First, the necessity of the periodic reconstruction of black society on new ground created a sense of “we-ness,” which joined together black peoples who had vastly different origins, beliefs, and interests across space and time. Bonds created by the terror of the Atlantic passage, the horror of the long march from the James to the Mississippi River, and the hopeful expectations of the train ride from Biloxi to Chicago provided a common experience, which became the basis of a new collective to which newcomers could identify and into which old hands could be incorporated. Men and women who had been utter strangers were joined together by the most elemental of shared experience: survival. African American culture was formed in the holds of slave ships and the necessity of dealing with harsh circumstances beyond their own creation. It was reformed in coffles tramping west, and reformed yet again in the segregated railroad cars that carried black people northward. In deplaning a jet at Kennedy, O’Hare, or Hartsfield airport, new arrivals in the twenty-first century echo the experience of their forebears who were likewise caught in the maelstrom of a changing world economy.
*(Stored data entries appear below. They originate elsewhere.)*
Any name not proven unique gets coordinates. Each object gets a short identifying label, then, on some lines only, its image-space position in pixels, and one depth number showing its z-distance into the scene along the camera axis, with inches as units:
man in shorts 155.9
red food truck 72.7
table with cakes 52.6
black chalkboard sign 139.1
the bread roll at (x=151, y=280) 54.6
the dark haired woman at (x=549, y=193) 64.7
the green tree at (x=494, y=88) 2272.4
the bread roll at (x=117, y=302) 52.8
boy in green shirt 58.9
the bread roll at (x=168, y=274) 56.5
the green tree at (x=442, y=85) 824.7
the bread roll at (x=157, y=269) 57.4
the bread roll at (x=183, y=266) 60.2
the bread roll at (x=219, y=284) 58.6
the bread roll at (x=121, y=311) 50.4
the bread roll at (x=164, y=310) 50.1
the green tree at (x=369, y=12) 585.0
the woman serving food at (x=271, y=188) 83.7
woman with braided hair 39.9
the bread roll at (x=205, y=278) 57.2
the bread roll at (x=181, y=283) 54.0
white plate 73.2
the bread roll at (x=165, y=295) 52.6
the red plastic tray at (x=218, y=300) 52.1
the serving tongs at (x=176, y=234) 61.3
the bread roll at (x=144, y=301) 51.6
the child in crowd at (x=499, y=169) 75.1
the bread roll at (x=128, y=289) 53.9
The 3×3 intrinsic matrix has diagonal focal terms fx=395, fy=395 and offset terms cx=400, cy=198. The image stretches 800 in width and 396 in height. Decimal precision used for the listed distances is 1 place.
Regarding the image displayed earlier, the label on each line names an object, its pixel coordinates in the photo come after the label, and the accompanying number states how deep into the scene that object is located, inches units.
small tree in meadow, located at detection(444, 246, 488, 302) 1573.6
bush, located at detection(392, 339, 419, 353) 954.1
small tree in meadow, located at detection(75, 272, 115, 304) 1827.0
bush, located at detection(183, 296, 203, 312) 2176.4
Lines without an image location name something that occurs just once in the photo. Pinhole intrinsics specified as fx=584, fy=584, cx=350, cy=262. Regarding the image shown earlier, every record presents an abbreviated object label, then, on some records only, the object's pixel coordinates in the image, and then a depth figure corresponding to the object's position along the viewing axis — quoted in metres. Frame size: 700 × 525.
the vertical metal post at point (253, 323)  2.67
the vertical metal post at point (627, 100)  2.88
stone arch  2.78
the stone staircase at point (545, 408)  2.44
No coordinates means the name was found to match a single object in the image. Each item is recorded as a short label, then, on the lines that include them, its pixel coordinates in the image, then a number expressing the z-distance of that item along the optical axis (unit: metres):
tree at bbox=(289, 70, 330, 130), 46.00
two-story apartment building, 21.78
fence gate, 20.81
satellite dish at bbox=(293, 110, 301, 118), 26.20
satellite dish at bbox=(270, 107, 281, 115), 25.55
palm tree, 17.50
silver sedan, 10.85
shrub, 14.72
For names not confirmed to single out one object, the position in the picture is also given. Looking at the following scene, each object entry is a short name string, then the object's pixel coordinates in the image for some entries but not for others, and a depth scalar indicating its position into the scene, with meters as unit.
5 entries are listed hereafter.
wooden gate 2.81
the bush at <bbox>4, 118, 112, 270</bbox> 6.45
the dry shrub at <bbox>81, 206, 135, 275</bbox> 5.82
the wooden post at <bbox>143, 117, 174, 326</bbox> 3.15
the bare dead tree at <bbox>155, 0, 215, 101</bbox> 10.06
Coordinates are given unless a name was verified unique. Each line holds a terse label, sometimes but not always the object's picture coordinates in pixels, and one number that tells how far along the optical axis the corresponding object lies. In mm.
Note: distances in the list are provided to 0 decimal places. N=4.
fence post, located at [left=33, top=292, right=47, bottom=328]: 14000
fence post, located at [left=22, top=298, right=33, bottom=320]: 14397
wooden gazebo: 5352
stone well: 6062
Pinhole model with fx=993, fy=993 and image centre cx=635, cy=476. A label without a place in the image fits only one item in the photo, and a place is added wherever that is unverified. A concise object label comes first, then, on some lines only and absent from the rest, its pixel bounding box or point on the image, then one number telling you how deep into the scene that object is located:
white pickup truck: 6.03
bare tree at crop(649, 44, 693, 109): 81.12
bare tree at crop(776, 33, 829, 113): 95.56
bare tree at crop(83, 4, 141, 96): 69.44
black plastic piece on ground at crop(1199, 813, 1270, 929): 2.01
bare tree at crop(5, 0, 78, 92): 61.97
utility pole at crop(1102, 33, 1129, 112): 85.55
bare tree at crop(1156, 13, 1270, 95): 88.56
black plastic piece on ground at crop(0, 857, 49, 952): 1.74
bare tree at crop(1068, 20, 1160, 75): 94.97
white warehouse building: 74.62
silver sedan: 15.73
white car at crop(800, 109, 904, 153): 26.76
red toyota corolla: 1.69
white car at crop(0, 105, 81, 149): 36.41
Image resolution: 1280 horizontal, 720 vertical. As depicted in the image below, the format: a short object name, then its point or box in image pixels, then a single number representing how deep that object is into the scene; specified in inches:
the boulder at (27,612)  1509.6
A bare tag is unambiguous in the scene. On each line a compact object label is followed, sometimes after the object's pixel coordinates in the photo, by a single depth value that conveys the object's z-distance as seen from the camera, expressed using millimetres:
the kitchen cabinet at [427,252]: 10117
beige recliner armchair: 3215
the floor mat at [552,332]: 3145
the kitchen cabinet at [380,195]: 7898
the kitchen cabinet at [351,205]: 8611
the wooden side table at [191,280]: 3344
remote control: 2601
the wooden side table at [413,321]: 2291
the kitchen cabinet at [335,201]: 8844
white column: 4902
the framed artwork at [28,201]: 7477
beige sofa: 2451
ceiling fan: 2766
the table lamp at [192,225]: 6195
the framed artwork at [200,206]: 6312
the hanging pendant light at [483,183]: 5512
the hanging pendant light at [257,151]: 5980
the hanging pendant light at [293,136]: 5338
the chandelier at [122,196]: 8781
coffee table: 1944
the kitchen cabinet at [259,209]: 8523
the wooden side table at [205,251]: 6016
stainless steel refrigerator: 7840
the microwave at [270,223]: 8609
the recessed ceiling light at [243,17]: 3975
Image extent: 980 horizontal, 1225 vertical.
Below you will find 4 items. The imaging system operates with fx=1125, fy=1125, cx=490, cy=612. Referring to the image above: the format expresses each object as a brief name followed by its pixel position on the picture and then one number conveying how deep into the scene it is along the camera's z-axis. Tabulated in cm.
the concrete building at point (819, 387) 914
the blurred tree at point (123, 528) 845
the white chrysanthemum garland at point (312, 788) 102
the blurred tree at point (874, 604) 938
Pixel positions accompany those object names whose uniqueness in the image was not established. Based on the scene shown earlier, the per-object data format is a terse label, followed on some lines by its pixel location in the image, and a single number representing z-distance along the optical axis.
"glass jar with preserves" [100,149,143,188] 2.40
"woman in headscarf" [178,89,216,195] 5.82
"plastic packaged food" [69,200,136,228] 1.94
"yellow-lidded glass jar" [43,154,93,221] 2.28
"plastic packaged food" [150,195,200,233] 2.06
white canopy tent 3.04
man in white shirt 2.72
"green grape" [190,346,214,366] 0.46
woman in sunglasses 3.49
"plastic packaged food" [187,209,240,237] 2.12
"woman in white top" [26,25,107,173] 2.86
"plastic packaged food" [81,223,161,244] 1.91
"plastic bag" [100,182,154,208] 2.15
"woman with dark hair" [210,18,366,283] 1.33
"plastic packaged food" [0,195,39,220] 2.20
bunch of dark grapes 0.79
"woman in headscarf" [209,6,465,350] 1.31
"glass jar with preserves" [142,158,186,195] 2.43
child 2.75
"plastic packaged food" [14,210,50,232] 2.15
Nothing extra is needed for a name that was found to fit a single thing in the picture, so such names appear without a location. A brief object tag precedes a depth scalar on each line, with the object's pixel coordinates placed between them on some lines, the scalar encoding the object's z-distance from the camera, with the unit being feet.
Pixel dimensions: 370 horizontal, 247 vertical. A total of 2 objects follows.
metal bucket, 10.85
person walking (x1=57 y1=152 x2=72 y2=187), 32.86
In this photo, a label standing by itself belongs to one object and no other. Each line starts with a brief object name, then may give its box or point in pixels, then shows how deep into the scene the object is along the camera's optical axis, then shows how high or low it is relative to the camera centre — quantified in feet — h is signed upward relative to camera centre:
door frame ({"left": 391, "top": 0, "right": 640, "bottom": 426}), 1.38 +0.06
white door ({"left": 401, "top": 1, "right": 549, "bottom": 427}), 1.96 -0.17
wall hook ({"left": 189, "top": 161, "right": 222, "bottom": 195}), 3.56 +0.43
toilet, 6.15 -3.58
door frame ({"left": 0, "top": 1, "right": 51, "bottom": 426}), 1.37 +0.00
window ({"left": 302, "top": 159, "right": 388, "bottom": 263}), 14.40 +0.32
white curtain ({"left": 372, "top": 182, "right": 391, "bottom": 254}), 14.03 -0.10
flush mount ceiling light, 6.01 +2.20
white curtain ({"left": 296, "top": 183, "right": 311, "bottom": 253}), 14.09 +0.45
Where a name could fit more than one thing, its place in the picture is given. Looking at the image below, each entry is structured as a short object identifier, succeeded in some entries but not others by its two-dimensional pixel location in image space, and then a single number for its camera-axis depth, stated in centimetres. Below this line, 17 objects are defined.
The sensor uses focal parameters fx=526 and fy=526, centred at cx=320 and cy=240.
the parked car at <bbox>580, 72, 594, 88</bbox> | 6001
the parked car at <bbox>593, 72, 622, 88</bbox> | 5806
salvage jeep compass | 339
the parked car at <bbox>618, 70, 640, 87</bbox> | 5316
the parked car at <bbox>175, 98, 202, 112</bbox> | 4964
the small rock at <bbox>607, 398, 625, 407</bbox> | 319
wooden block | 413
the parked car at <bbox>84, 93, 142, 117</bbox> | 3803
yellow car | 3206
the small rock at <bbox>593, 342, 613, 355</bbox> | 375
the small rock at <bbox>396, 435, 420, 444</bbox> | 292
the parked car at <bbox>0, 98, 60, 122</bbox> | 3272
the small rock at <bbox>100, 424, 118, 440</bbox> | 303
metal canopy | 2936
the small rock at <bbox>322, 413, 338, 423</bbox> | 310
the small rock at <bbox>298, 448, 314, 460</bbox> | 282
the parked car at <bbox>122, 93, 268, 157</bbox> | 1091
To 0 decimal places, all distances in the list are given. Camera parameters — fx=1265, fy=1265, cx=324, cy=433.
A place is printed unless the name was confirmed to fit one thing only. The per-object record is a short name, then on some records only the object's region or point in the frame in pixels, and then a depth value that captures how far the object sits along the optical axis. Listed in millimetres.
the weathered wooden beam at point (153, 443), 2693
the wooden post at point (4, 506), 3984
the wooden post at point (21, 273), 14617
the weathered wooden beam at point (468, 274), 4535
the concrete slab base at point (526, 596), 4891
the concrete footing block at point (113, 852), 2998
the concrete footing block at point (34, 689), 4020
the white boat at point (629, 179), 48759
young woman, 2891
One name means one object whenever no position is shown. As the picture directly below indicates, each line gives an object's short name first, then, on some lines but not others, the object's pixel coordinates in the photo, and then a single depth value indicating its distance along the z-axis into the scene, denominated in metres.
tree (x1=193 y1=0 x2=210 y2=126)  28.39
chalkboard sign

Yet the experience of migration that made and remade black life also entwined the lives of black people with that of other Americans: Native Americans who had been expelled from the very lands that African Americans would be forced to cultivate or European Americans who would claim ownership of those same grounds. The contrapuntal narrative of movement and place traced the transformation of people of African descent into African American and into Americans.
Here the story becomes even more telling, for culture never develops along a single path. Each iteration of African American culture was a hybrid, and could only be understood as the product of specific historical circumstances; it is always changing. Men and women often tried to freeze those changes as they searched for stability and permanence in a world in constant motion by positing culture—in this case “blackness”—as a timeless structure. But new circumstances eventually demand new understandings. Those understandings—a new narrative or history—tried to explain how and why the new people arrived where they were and became who they were. Sometimes this has been a narrative of reproach: what was done to us. Sometimes this has been a narrative of celebration: what we did for ourselves. These narratives can be further subdivided: narratives of abandonment (why God failed), narratives of salvation (why we were chosen), narratives of edification, and so on. Movement demands a rethinking of identity; hence new stories.